Whenever a line contains the string "needed", copy it out of the entries.
INPUT FOR THIS TASK Start Marker
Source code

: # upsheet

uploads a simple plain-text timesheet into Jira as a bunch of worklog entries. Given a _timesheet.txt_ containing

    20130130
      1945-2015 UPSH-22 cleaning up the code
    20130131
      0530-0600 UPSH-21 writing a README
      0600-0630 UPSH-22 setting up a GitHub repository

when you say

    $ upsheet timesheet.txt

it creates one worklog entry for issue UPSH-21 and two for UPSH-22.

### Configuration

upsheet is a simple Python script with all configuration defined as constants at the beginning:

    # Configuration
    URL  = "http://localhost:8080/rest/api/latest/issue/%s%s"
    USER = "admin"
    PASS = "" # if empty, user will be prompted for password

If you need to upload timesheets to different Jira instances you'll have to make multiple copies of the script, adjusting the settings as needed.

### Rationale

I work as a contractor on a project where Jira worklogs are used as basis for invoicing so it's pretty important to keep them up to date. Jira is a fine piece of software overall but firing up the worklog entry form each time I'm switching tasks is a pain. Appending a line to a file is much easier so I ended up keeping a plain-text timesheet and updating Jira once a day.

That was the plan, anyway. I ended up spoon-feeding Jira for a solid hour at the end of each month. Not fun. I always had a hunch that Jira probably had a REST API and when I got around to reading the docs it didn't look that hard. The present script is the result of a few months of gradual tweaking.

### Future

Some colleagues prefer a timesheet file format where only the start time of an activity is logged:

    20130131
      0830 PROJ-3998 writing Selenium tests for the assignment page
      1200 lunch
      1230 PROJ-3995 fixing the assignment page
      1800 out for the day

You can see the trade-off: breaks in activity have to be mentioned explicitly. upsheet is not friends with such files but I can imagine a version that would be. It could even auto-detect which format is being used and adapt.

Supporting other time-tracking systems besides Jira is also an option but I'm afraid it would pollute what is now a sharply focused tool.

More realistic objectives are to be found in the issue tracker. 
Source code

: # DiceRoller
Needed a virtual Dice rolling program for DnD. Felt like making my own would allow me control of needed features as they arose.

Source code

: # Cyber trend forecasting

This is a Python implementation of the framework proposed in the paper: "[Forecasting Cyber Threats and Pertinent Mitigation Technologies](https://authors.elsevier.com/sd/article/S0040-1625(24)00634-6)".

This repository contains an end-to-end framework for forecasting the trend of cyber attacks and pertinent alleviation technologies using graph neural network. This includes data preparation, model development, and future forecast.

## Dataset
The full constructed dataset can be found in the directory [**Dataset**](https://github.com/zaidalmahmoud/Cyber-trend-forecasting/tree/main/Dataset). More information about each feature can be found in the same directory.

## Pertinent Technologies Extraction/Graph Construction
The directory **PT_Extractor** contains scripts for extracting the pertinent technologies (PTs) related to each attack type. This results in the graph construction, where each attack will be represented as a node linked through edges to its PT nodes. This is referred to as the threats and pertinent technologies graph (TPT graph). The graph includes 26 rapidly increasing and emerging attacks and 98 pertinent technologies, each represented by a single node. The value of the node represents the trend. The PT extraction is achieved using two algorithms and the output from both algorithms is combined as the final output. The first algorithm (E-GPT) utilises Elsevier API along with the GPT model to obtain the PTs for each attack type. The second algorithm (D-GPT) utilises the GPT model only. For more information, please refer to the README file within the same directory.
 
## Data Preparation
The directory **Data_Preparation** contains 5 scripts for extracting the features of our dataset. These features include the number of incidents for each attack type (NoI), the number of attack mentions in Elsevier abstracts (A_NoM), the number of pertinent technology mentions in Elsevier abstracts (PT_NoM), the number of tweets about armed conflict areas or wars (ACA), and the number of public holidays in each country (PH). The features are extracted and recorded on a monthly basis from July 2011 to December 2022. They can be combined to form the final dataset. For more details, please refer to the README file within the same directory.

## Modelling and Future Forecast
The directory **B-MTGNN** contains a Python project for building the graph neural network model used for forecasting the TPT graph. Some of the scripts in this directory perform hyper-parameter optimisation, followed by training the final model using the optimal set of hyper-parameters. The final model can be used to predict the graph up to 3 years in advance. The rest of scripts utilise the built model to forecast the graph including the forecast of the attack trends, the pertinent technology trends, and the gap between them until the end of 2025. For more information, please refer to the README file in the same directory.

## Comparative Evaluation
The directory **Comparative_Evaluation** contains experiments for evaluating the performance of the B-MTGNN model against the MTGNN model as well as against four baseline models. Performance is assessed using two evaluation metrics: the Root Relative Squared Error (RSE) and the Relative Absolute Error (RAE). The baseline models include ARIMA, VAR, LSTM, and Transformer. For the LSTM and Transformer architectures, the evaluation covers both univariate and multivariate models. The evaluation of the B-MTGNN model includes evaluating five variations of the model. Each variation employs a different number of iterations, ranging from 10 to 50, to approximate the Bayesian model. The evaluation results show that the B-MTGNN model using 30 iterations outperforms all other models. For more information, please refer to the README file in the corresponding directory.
INPUT FOR THIS TASK End Marker
RESPONSE TO THE EXERCISE ->
If you need to upload timesheets to different Jira instances you'll have to make multiple copies of the script, adjusting the settings as needed.
Needed a virtual Dice rolling program for DnD. Felt like making my own would allow me control of needed features as they arose.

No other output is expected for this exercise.